Funny enough I'm an A̶I̶ML researcher and started in HPC (High Performance Computing).
> if I’m a C++ programmer ... should I know how the CPU registers are called?
Probably.
Especially with "low level"[0] languages knowing some basics about CPU operations goes a long way. You can definitely get away without knowing these things but this knowledge will reap rewards. This is true for a lot of system based information too. You should definitely know about things like SIMD, MIMD, etc because if you're writing anything in C/C++ these days it should be because you care a lot about performance. There's a lot of stuff that should be parallelized that isn't. Even stuff that could be trivially parallelized with OpenMP.
> what should an AI researcher working always in Jupyter know?

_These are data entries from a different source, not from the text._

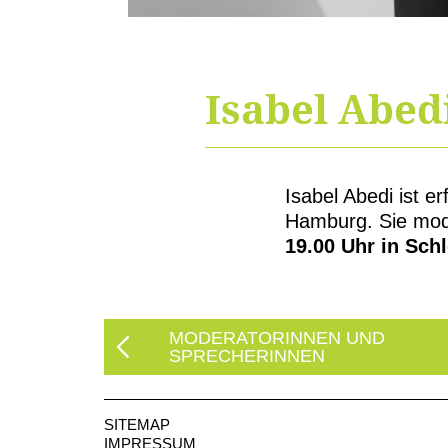
Isabel Abed
Isabel Abedi ist er
Hamburg. Sie mod
19.00 Uhr in Sch
MODERATORINNEN UND
SPRECHERINNEN
SITEMAP
IMPRESSUM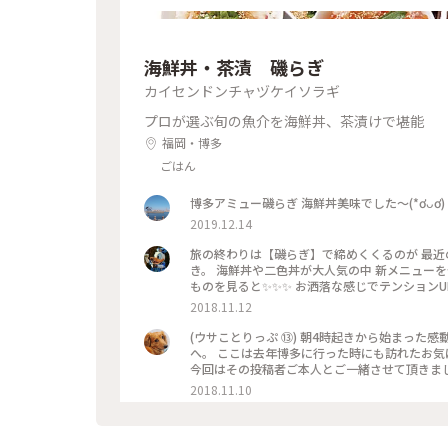
海鮮丼・茶漬 磯らぎ
カイセンドンチャヅケイソラギ
プロが選ぶ旬の魚介を海鮮丼、茶漬けで堪能
福岡・博多
ごはん
博多アミュー磯らぎ 海鮮丼美味でした〜(*ơᴗơ)
2019.12.14
旅の終わりは【磯らぎ】で締めくくるのが 最近のお決まりにな
き。 海鮮丼や二色丼が大人気の中 新メニューを発見‼️ 「刺身定食」と一般的に使われる名前ですが
ものを見ると✨✨✨ お洒落な感じでテンションU
醤油で食べたり、ごはんに乗っけてあご出汁をかけたり……。 大好きなユーザーさんと…
2018.11.12
ゃべりしながら時間をかけて少しずつ少しずつ
れ、ゴボウ茶など購入することができます。 またいらしてくださいね‼️ ウサコッコさん、merryさん❣️ #わたしの街#
(ウサことりっぷ ⑬) 朝4時起きから始まった
クラシカル#秋深き#ことりっぷ福岡
へ。 ここは去年博多に行った時にも訪れたお気
今回はその投稿者ご本人とご一緒させて頂きまし
たが、前回は無かった｢刺身定食」を仲良くオー
2018.11.10
のまま薬味やタレで楽しみ。。 あとは特製のア
でどうやって食べても美味しい🎵一緒に出してくれるごぼう茶もgooで
くださったnaonaoaromaさん。 久留米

Depends on what they're researching. But I do wish a lot more knew some OS basics. I see lots of things in papers where they're like "we got 10x" performance on some speed measurement but didn't actually measure it correctly (e.g. you can't use time.time and be accurate because there's lots of asynchronous operations). There's lots of easy pitfalls here that are not at all obvious and will look like they are working correctly. There's things about GPUs that should be known. Things about math and statistics. Things about networking. But this is a broad field so there are of course lots of answers here. I'd at least say anyone working on AI should read at least some text on cognitive science and neuroscience because that's a super common pitfall too.
I think it is easy to not recognize that information is helpful until after you have that information. So it becomes easy to put off as not important. You are right that it is really difficult to balance everything though but I'm not convinced this is the problem with those in that category of programmers. There's quite a number of people who insist that they "don't need to" learn things or insist certain knowledge isn't useful based on their "success."
IMO the key point is that you should always be improving. Easier said than done, but it should be the goal. At worst, I think we should push back on anyone insisting that we shouldn't be (I do not think you're suggesting this).
[0] Quotes because depends who you talk to. C++ historically was considered a high level language but then what is Python, Lua, etc?